Pritzker and Democrats in the legislature agreed on budgets during his first four years, which was a stark difference from the two-year budget impasse during his predecessor Bruce Rauner’s tenure. But while federal funds and increased revenues softened the blow during the pandemic, there are concerns about a potential economic downturn. Even Illinois Comptroller Susana Mendoza (D) is warning some tough times may be on the horizon.

“What we don’t want to see is, you know, frivolous spending, right?” Mendoza said. “We don’t want to see spending for new programs that might not be proven or tested programs that end up, you know, being added to the budget year-to-year.”

Republicans have raised alarms about the potential problems of increased spending this year.

“We fear that the budgetary house of sand built by unchecked spending will soon crack,” Rep. Amy Elik (R-Alton) said. “Increasing revenues have not solved the systemic and structural fiscal issues in the state of Illinois.”

Many members of the party want temporary relief in the form of utility bills.

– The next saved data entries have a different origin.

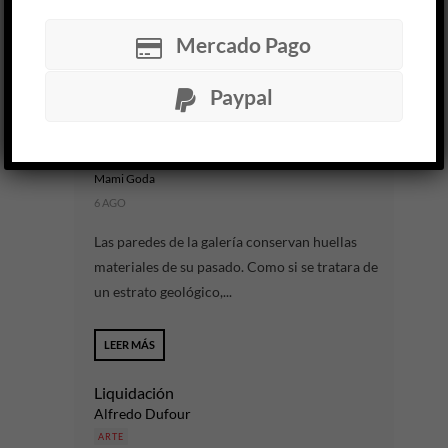
INSTALACIONES
LUZ
MUESTRA
Mercado Pago
RACIONALISTA
Paypal
Hipnagogia
Florencia Caiazza
ARTE
Mami Goda
6 AGO
Las paredes de la galería conservan huellas
materiales de su pasado. Como si se tratara de
un estrato geológico,...
LEER MÁS
Liquidación
Alfredo Dufour
ARTE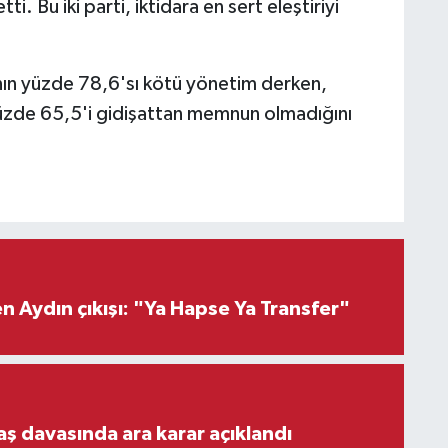
ti. Bu iki parti, iktidara en sert eleştiriyi
ın yüzde 78,6'sı kötü yönetim derken,
üzde 65,5'i gidişattan memnun olmadığını
 Aydın çıkışı: "Ya Hapse Ya Transfer"
aş davasında ara karar açıklandı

“The ongoing energy crisis within downstate Illinois is forcing too many Illinois families to choose between heating or eating,” Sen. Sally Turner (R-Beason) said. “It is our duty as legislators to provide real-world solutions for this problem as quickly as possible.”

Governor Pritzker has taken steps for economic downturns, including putting money into the Rainy-Day Fund.

At his inauguration speech, he vowed to lower the cost of community college tuition and make preschool available to everyone.